Friday, Nov. 30, 1962

A Head Start on Humanity

About ten miles from France's ultramodern atomic-energy center at Marcoule, and half a mile from the big Donzere-Mondragon electric power dam on the Rhone River, is a dilapidated farm that seems right out of the Middle Ages. The sprawling, tile-roofed stone house has neither hot water nor electricity. The men and women who inhabit it dress in monkish white costumes woven on their own looms, and advertise their faith by wearing wooden crosses on their breasts. They eat simple, vegetarian meals of food grown in the dry, sandy soil that they work with handmade tools. Five times a day they pause in their labor for prayers.

Medieval playacting? The dedicated "companions" who make up the Laboring Order of the Ark are convinced that their ascetic, antimodern life is the only way that the principles of the Sermon on the Mount can conscientiously be carried out. Oddly enough, the inspiration for this attitude does not come directly from Christ but from the patron saint of modern India, Mohandas Gandhi. "Nowhere have I encountered a political, social, economic and practical doctrine which in my opinion conforms more to Christ's teachings than Gandhi's," says Joseph Lanza del Vasto, 61, the white-bearded, mystical founder and patriarch of the Ark.
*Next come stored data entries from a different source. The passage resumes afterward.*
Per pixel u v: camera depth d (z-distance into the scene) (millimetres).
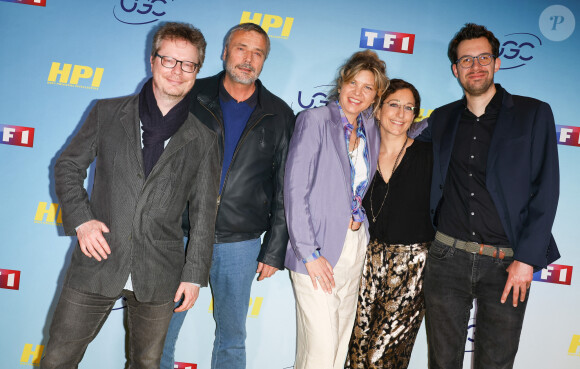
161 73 1530
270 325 2555
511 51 2484
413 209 2076
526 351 2539
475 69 1970
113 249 1554
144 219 1560
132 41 2418
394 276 2074
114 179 1560
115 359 2512
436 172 2061
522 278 1871
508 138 1919
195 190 1697
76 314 1545
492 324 1960
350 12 2457
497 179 1915
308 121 1923
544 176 1873
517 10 2469
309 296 1940
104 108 1604
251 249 2125
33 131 2416
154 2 2412
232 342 2182
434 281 2033
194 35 1574
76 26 2404
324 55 2465
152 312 1633
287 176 1905
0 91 2404
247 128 2029
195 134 1649
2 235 2436
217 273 2107
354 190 2014
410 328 2129
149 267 1579
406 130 2068
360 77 1897
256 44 1983
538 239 1845
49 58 2408
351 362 2207
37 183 2428
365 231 2098
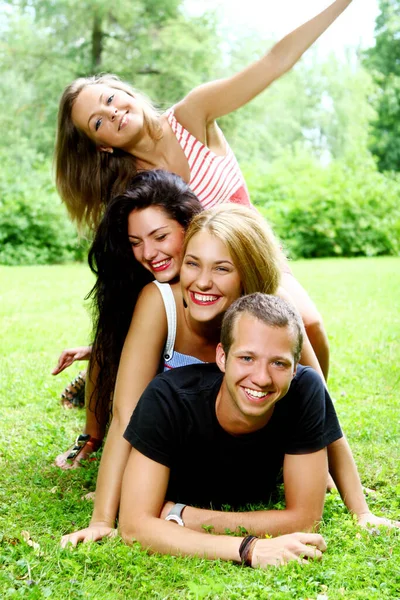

Six Years of Wandering. Lanza, often called "the Gandhi of Europe." is a Sicilian-born nobleman who can trace his family history to Emperors of the Holy

Roman Empire. He was raised a Roman Catholic, lost his faith while in his teens, and regained it at the age of 30, after he received a doctorate in philosophy from Pisa University. Lanza wandered through Europe and the Near East for six years as a self-styled vagabond, finally arriving in India in 1936. Gandhi accepted him as a disciple and nicknamed him Shantidas (servant of peace). Lanza spent 18 months studying with Gandhi, returned to France to marry and write poetry. "When one doesn't have an automobile, one gets interested in poetry," he says. Gandhi believed that India should reject industrial progress, with its dehumanizing labor-saving machinery, and make itself a nation of small, self-sufficient communities plying the simple trades of farm and field. Convinced that this was a plausible ideal for Christian countries, Lanza in 1954 organized a few like-minded friends into a community on a 100-acre farm that his wife's family owned near the Rhone River. Starting with three families, the Ark's community now has 63 followers. Within France, the movement has gained widespread, respectful attention; one of Lanza's books on his experiences with Gandhi has sold 300,000 copies. A record of medieval troubadour ballads sung by several of the companions won France's Grand Prix du Disque in 1959.

"Natural, Peaceful, Wise." Although all but one of Lanza's current companions are Roman Catholics, the Ark has no official connection with that church, and membership is open to anyone who believes in God. The 20 permanent adult members of the community have taken vows, and live under an oath of poverty. Husbands and wives live together, are primarily responsible for the education of their children. In imitation of Gandhi, the members of the community begin their day with yoga-like exercises, practice an ardent pacifism. They have joined in sitdown strikes at the Marcoule atomic-energy plant, demonstrated against the detention camps set up for F.L.N. supporters during the Algerian war.

Lanza knows that the Companions of the Ark are turning their backs on the times, but he believes that it is the times, and not the companions, that are out of joint. "The crowding together of masses of people in uninhabitable big cities will, sooner or later, provoke a return to the country," he says. "The survivors of cataclysms soon to come, caused by the hand of man, will oblige humanity to regroup itself for a simple, natural, peaceful and wise life. So we shall have had a head start on humanity."